Fig. 4. SNAs cross the BBB/BTB and selectively accumulate in glioma tissue

(A) Noncontact in vitro BBB model using a coculture of huBMECs and human astrocytes. Representative confocal fluorescence microscopy images demonstrate Cy5.5-SNA (red) distribution in endothelial and astrocytic cells. Endothelial and astrocytic cells stained positively for occludin (a marker for tight junctions) and glial fibrillary acidic protein (GFAP), respectively. Anti-vimentin and DAPI stained cytoplasm and nuclei, respectively. (B and C) IVIS analysis of brains with or without U87MG (B) or huTNS (C) tumors 48 hours after systemic delivery of saline or Cy5.5-SNAs. SNA accumulation is indicated by increased fluorescence (yellow). Quantification of radiant efficiency is shown as relative signal amount under the images. (D and E) Selective accumulation of Cy5.5-SNAs within U87MG (D) or huTNS (E) tumors, but not normal brain elements. Coronal brain sections were silver-stained and counterstained with hematoxylin. Yellow arrows indicate sites of SNA accumulation, which appear as dark brown regions. T, tumor; N, normal brain. (F) huTNS-derived accumulated SNAs in vascular and extravascular tumor elements as revealed by silver staining and anti-CD31 immunohistochemistry on adjacent coronal sections. Arrows point to areas of SNA and CD31 colocalization. Hashed box shows SNAs that extravasated into the tumor parenchyma.

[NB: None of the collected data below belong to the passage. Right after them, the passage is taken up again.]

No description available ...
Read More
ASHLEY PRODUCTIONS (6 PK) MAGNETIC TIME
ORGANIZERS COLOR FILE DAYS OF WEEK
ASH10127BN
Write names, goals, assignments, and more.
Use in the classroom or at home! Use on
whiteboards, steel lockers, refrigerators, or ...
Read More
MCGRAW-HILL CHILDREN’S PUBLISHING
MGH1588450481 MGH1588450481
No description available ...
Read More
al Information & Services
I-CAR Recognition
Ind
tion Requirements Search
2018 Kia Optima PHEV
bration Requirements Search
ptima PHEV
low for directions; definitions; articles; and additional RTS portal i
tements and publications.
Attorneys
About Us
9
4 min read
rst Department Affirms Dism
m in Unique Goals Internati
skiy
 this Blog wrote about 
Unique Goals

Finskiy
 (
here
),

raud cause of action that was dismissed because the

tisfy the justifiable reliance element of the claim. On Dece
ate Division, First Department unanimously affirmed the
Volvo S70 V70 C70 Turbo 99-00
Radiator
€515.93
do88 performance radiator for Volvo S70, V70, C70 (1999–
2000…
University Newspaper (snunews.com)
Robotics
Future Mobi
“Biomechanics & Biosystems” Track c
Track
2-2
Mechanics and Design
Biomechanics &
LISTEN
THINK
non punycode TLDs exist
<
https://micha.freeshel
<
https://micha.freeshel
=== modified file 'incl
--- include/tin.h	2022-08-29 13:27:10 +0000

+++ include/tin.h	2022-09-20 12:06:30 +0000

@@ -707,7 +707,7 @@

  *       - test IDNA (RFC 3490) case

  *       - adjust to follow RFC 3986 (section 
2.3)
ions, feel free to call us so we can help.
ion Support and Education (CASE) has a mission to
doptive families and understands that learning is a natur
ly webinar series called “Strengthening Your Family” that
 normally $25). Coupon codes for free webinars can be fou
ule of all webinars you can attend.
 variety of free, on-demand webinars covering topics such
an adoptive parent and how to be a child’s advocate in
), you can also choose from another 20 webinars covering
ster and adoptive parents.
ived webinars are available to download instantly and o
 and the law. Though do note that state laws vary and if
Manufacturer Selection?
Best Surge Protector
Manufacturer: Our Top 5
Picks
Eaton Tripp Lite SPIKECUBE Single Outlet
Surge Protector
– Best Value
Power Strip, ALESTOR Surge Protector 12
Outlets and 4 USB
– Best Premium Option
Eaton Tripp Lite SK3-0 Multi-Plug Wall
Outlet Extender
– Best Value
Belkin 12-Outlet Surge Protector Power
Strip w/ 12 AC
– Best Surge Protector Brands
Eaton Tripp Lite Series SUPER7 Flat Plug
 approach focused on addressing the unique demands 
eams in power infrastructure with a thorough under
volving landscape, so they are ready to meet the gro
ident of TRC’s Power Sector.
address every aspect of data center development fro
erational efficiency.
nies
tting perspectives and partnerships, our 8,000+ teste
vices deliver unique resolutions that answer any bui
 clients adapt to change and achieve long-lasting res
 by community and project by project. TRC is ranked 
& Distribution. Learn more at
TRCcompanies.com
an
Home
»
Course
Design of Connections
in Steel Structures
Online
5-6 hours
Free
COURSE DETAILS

Fig. 5. Systemic administration of SNAs reduces intratumoral Bcl2L12 and decreases tumor burden in mice

(A) Scheme of cell and SNA injections. Mice were orthotopically injected with either U87MG or huTNS cells for tumor burden, histology, and survival analyses (day 0) followed by seven intravenous (I.V.) injections of siCo- or siL12-SNAs. (B) Bcl2L12 knockdown in U87MG-derived intracranial tumors treated with siL12-SNAs. Hsp70 was used as a loading control. Histograms represent a densitometric analysis of the Western blots. The intensity of Bcl2L12 bands was normalized to Hsp70 and ex-pressedasrelativeBcl2L12 expression. (C) Weight of xenografted tumors 21 and 28 days after SNA injection. Data points display tumor weight from individual mice. P value was calculated with two-tailed Student’s t test. (D and E) Intratumoral apoptosis in mice injected with siL12-2-SNA. (E) The amount of activated caspase-3 (aCasp-3) and terminal deoxynucleotidyl transferase–mediated deoxyuridine triphosphate nick end labeling (TUNEL) was quantified from (D) in peripheral and central tumor regions. Data points are the number of stained cells per field. Bars are means ± SEM. P values were calculated with two-tailed Student’s t test. HPF, high-power field. (F) Kaplan-Meier survival curves of mice with TNS-derived xenografts treated with siL12-2-SNA (n = 6) or siCo-SNA (n = 7). P value was calculated with the Mantel-Cox test.